The origins of pan de elote can be traced back to the indigenous cultures of Mexico and Central America, where corn was a staple food and an important part of the diet. Cornbread was likely developed as a way to use up surplus cornmeal, which was often ground from dried corn kernels.

To make pan de elote, the ingredients are mixed together and poured into a greased baking pan. The mixture is then baked in the oven until it is golden brown and slightly firm to the touch. Pan de elote can be served as a savory or sweet bread, depending on the recipe and the toppings or fillings used.

One of the most common ways to serve pan de elote is as a side dish to accompany a main meal, such as beans and rice or grilled meats. It can also be sliced and toasted, and served with butter or jam for breakfast or as a snack. In some regions, pan de elote is used to make sandwiches or as a base for appetizers, such as canapés or crostini.

In addition to its delicious flavor, pan de elote is also known for its nutritional benefits. Cornmeal is high in fiber and B vitamins, and it is a good source of protein and iron. However, it is important to note that pan de elote can also be high in calories and fat, depending on the recipe and the amount of butter or oil used. As with any food, it is important to enjoy pan de elote in moderation as part of a balanced diet.

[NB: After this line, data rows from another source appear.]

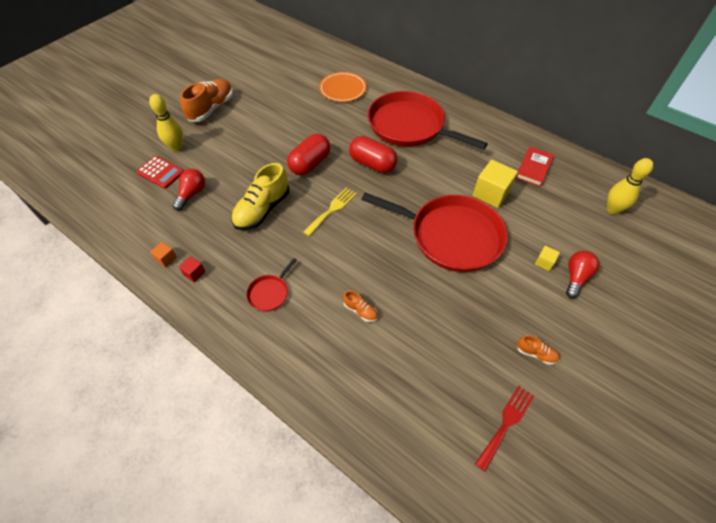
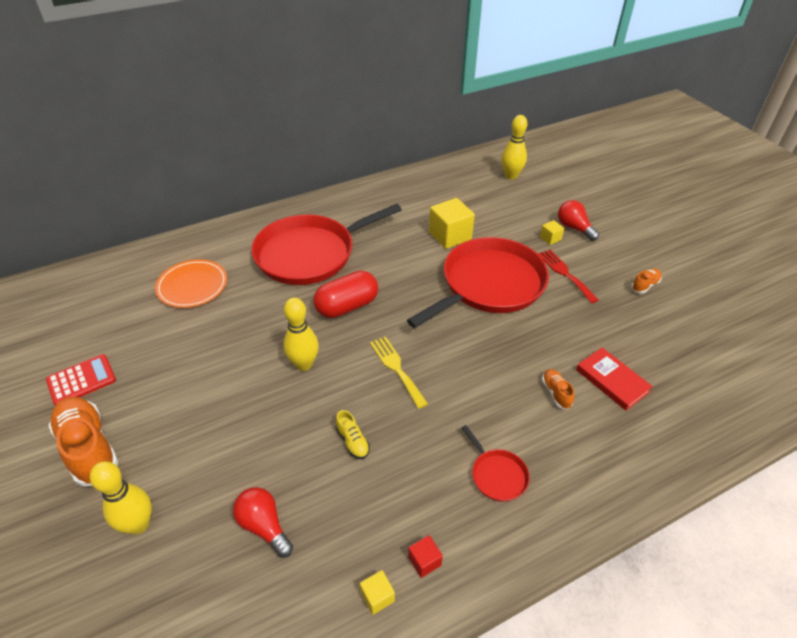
camera: 65 degrees left, 10 degrees down
red calculator [136,156,184,189] -> red calculator moved to [46,354,116,406]
orange cube [150,242,177,267] -> yellow cube [360,570,395,615]
yellow shoe [231,163,289,230] -> yellow shoe [335,410,370,459], size x0.47
red capsule [287,134,330,175] -> yellow bowling pin [283,298,319,371]
orange shoe [343,290,378,322] -> orange shoe turned 75 degrees counterclockwise [542,369,574,410]
red fork [475,386,534,472] -> red fork moved to [538,250,599,304]
red book [516,147,554,187] -> red book moved to [576,348,653,411]

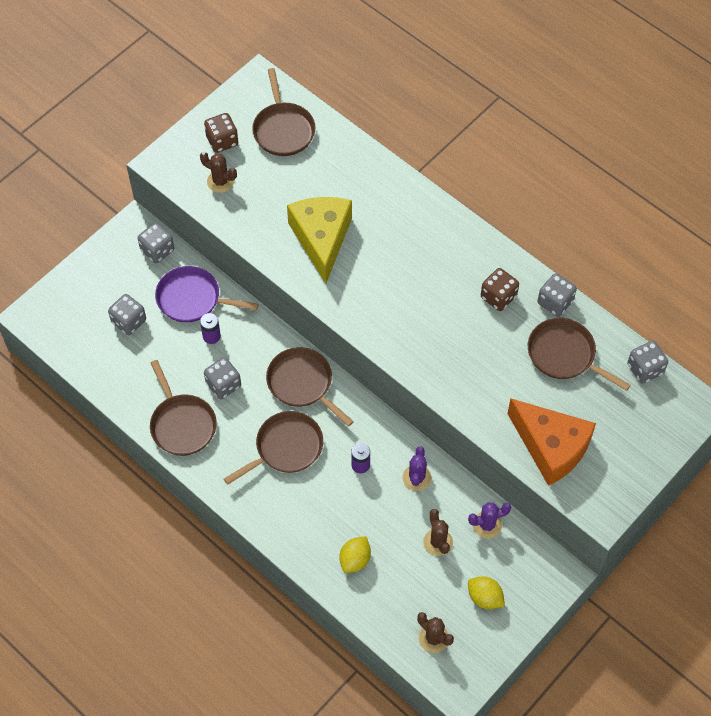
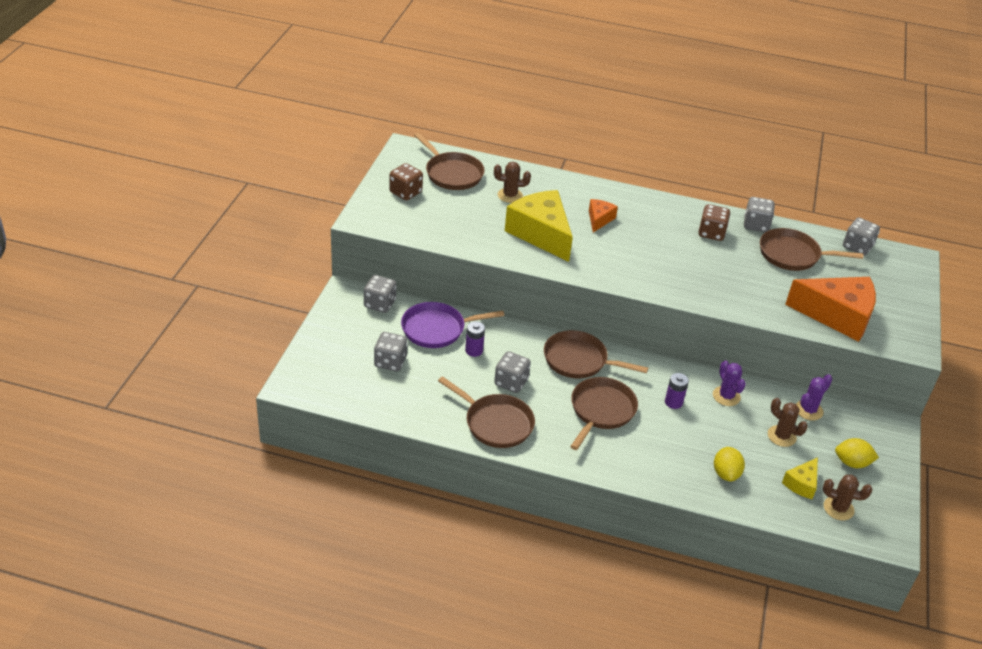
camera: 30 degrees left, 20 degrees down
brown cactus [200,152,237,193] -> brown cactus moved to [494,162,531,203]
none -> orange cheese [589,199,618,232]
none -> yellow cheese [782,457,818,499]

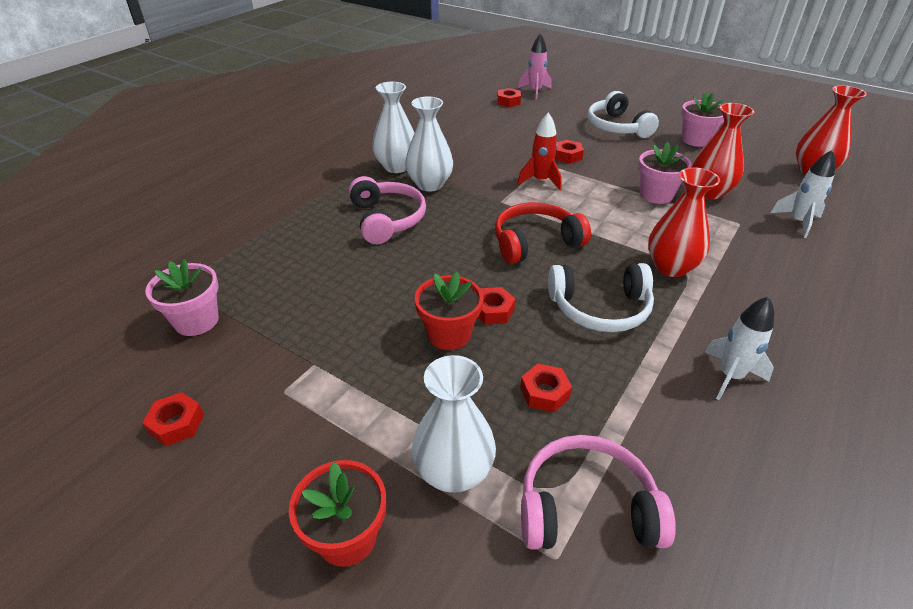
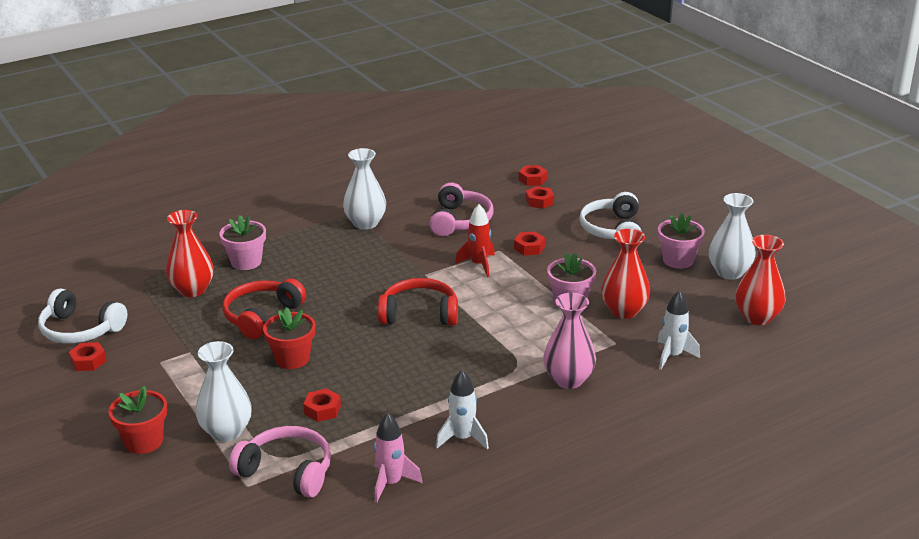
camera: 25 degrees right, 10 degrees down
pink flower pot [145,259,219,336] -> pink flower pot moved to [219,215,266,270]
pink headphones [349,176,426,244] -> pink headphones moved to [429,183,494,236]
white vase [405,96,453,192] -> white vase moved to [709,193,756,280]
red nut [477,287,515,325] -> red nut moved to [526,186,554,209]
pink rocket [518,33,552,100] -> pink rocket moved to [374,413,422,503]
white headphones [548,263,654,332] -> white headphones moved to [38,288,127,343]
red vase [648,167,720,277] -> red vase moved to [166,210,214,297]
none -> red headphones [223,278,306,339]
none -> pink vase [543,293,596,389]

Here is a recipe for pan de elote that you can try at home:


  • 1 cup cornmeal
  • 1 cup flour
  • 1/2 cup sugar
  • 1 teaspoon baking powder
  • 1/2 teaspoon salt
  • 1 cup milk
  • 2 eggs, beaten
  • 4 tablespoons melted butter


  1. Preheat your oven to 350°F (175°C). Grease a 9×9-inch baking pan with cooking spray or butter.
  2. In a medium bowl, mix together the cornmeal, flour, sugar, baking powder, and salt.
  3. In a separate bowl, whisk together the milk, eggs, and melted butter.
  4. Pour the wet mixture into the dry mixture and stir until just combined.
  5. Pour the batter into the prepared baking pan and smooth the top with a spatula.
  6. Bake the pan de elote for 30-35 minutes, or until it is golden brown and a toothpick inserted into the center comes out clean.
  7. Let the pan de elote cool in the pan for a few minutes, then transfer it to a wire rack to cool completely.
  8. Once the pan de elote is cool, slice it into squares and serve. You can enjoy it as is, or top it with butter, jam, or your favorite toppings.

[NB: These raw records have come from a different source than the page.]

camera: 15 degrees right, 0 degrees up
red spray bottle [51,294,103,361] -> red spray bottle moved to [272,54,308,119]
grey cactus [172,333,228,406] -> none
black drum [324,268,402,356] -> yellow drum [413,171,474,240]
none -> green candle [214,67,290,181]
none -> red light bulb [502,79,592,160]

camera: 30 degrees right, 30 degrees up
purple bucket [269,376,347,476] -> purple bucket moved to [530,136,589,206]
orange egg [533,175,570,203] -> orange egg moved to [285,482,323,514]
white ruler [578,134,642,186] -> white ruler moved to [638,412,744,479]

Note: This recipe can be easily modified to suit your taste. For a sweeter bread, you can add more sugar or use sweetened cornmeal. You can also add ingredients such as diced jalapeños or cheese to the batter for a savory twist. Experiment with different flavors and toppings to find your perfect pan de elote!

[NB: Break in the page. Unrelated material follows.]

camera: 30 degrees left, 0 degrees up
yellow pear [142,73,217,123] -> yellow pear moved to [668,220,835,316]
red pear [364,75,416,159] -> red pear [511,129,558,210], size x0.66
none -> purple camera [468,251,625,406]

If you are interested in making pan de elote at home, here are some tips that can help you achieve the best results:

  1. Use fresh ingredients: Fresh ingredients will give your pan de elote the best flavor and texture. Be sure to use fresh cornmeal, flour, eggs, and milk for the best results.
  2. Don’t overmix the batter: Overmixing the batter can result in a tough, dense bread. Mix the dry and wet ingredients just until they are combined, being careful not to overmix.
  3. Use the right baking pan: A 9×9-inch square pan is the ideal size for this recipe. You can also use a round cake pan or a loaf pan, but the baking time may vary slightly.
  4. Don’t overbake: Pan de elote is done when it is golden brown and a toothpick inserted into the center comes out clean. If you overbake it, the bread will be dry and crumbly.
  5. Customize the recipe to suit your taste: This recipe is a basic template that can be modified to suit your taste. You can add sweeteners or spices to the batter, or top the bread with butter, jam, or cheese. Experiment with different flavors and toppings to find your perfect pan de elote.
  6. Store leftovers in an airtight container: If you have any leftovers, store them in an airtight container at room temperature. Pan de elote will keep for a few days at room temperature, or you can freeze it for up to a month. To reheat frozen pan de elote, thaw it in the refrigerator and then warm it in the oven or microwave.